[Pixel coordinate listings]
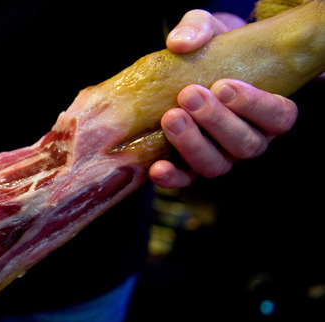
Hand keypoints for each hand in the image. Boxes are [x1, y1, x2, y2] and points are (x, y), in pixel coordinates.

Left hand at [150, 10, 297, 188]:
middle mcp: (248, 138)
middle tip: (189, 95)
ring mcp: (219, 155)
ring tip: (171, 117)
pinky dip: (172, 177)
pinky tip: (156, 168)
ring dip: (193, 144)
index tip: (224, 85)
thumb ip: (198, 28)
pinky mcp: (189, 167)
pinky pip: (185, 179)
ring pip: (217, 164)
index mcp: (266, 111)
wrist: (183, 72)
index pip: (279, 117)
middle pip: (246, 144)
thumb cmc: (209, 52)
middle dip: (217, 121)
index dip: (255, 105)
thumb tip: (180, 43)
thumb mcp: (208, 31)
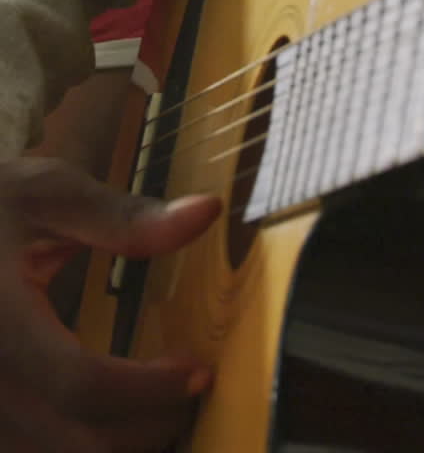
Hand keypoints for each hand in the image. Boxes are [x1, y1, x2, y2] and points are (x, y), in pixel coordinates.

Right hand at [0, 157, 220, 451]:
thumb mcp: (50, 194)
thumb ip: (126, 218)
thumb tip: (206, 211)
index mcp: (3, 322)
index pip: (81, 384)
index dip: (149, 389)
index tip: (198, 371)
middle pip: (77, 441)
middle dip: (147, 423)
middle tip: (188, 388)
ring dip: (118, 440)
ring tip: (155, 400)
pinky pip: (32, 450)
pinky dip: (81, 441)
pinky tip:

_Task item_
Begin at the line with "Left hand at" and end at the last line of the data above. Reproduce those lines exactly, but not the pictures.

_Written solution_
Left hand at [150, 10, 297, 188]:
middle mcp: (248, 138)
middle tip: (189, 95)
ring mcp: (219, 155)
ring tip: (171, 117)
pinky dip: (172, 177)
pinky tip: (156, 168)
ring dip: (193, 144)
index tip: (224, 85)
thumb ip: (198, 28)
pinky mcp: (189, 167)
pinky pip: (185, 179)
ring pip: (217, 164)
index mcp: (266, 111)
wrist: (183, 72)
index pip: (279, 117)
middle pip: (246, 144)
thumb cmc: (209, 52)
middle dip: (217, 121)
index dip: (255, 105)
thumb tip: (180, 43)
thumb mcp: (208, 31)
Hand keypoints for each hand in the image. Boxes are [x1, y1, x2, y2] and points are (x, y), in pixel coordinates.

Right hand at [0, 157, 220, 451]:
thumb mcp: (50, 194)
thumb ip: (126, 218)
thumb tip: (206, 211)
index mcp: (3, 322)
index pip: (81, 384)
index dip: (149, 389)
index tip: (198, 371)
middle pip: (77, 441)
middle dip: (147, 423)
middle tip: (188, 388)
ring dip: (118, 440)
ring tip: (155, 400)
pinky pip: (32, 450)
pinky dip: (81, 441)
pinky tip:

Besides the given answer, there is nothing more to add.